Ans: d: For reaction to be spontaneous, ΔG should be -ve. As ΔH = -ve and ΔS is +ve, ΔG will be -ve at any temperature.

2. The enthalpies of all elements in their standard states are

(a) unity

(b) zero

(c) <0

(d) different for each element.

Ans: (b): By convention, the standard enthalpy of formation of every element in its standard state is zero.

3. For an isolated system, ΔU = 0, what will be ΔS?

Ans: When energy factor has no role to play, for the process to be spontaneous ΔS must be +ve i.e., ΔS > 0.

4. Why is the entropy of a diamond less than that of graphite?

Ans: Diamond is more compact than graphite.
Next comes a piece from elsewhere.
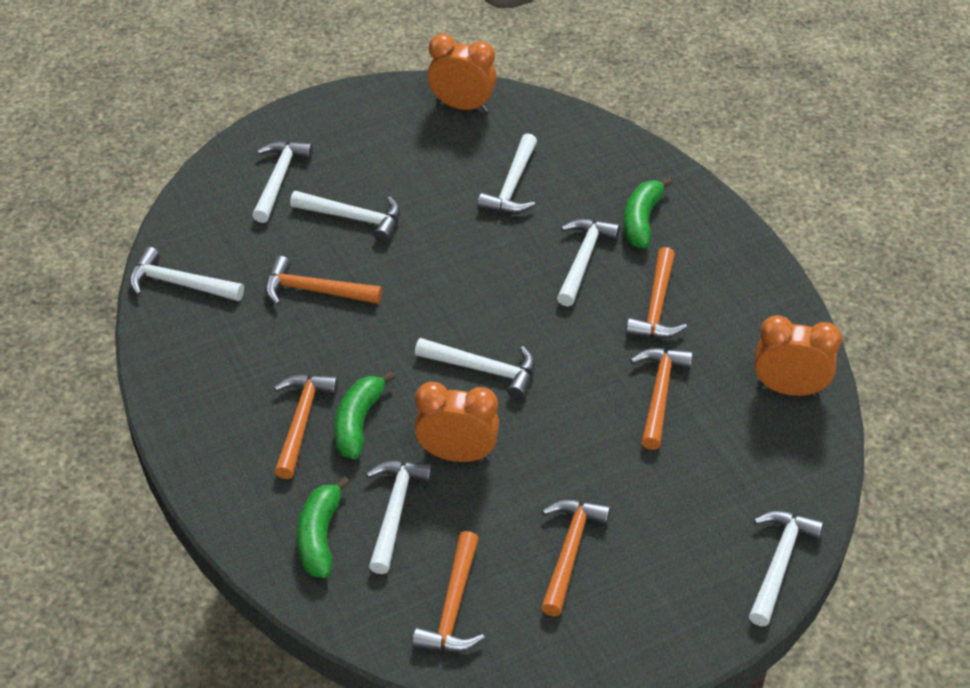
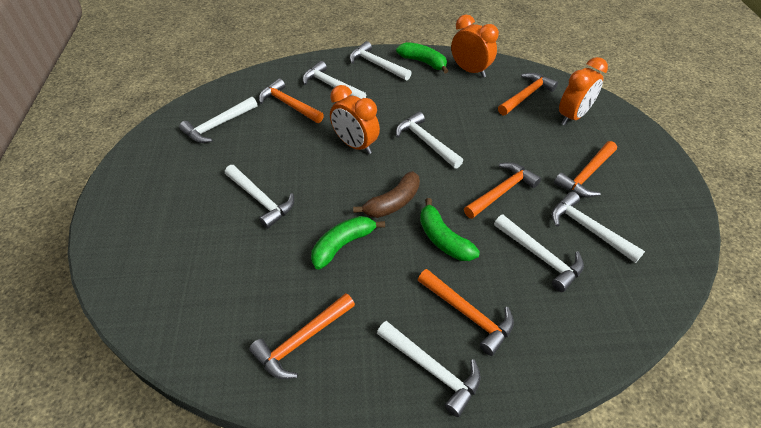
brown banana: none = 0 -> [353,171,420,218] = 1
5. Which of the following is a state function?

(i) height of a hill

(ii) distance traveled in climbing the hill

(iii) energy consumed in climbing the hill

Ans: Energy is consumed while climbing the hill

6. Why is it essential to mention the physical state of reactants and products in thermochemical reactions?

 Ans: It is because the physical state of reactants and products also contributes          significantly to the value ΔU or ΔH.

7. How are internal energy change, energy change and entropy change related to one another?

Ans: ∆G = ∆H – T∆S (At constant pressure)

8. Why is the standard entropy of an elementary substance not zero whereas the standard enthalpy of formation is taken as zero?

Ans: A substance has a perfectly ordered arrangement only at absolute zero. Hence, entropy is zero only at absolute zero. Enthalpy of formation is the heat change involved in the formation of one mole of the substance from its elements. An element formed from its constituents means no heat change.

9. Arrange the following fuels in order of increasing fuel efficiency: kerosene, diesel oil, wax, natural gas.

Ans: Wax < diesel oil < kerosene < natural gas (Lower hydrocarbons have higher calorific value and therefore are more efficient).

10. Many thermodynamically feasible reactions do not occur under ordinary conditions. Why?

Ans: Under ordinary conditions, the average energy of reactants may be less than the threshold energy. They require some activation energy to initiate the reaction.

11.  Ice is lighter than water. However, the entropy of ice is less than that of water. Explain.

Ans: Water is the liquid form while ice is its solid form. Molecular motion in ice is restricted than in water, i.e. a disorder in ice is more restricted than in water. Therefore, disorder in ice is less than in water.

12.  What is the most important condition for a process to be reversible in thermodynamics?

Ans: The process should be carried out infinitesimally slowly or the driving force should be infinitesimally greater than the opposing force.

13. In a process, 701 J of heat is absorbed by a system and 394 J of work is done by the system. What is the change in internal energy for the process?

Ans: Heat absorbed by the system, q = 701 J Work done by the system = – 394 J Change in internal energy (∆U) = q + w = 701 – 394 = 307 J.

14.  For the reaction; 2Cl(g) ———-> Cl2(g); what will be the signs of ∆H and ∆S?

Ans: ∆H : negative (- ve) because energy is released in bond formation

∆S : negative (- ve) because entropy decreases when atoms combine to form molecules.

15.  The entropy change for the vaporization of water is 109 JK-1 mol-1. Calculate the enthalpy change for the vaporization of water at 373 K.

Ans: Δvap H = TΔvap S

= 373 × 109 = 40657 Jmol-1

= 40.657 kJ mol-1

Thermodynamics is an important concept for JEE Mains and JEE Advanced. The chapter is present in both Physics and Chemistry. Practicing a lot of questions and interpreting the laws and concepts logically can help in grasping the subject better. A little motivation and a lot of effort can help in acing the concepts!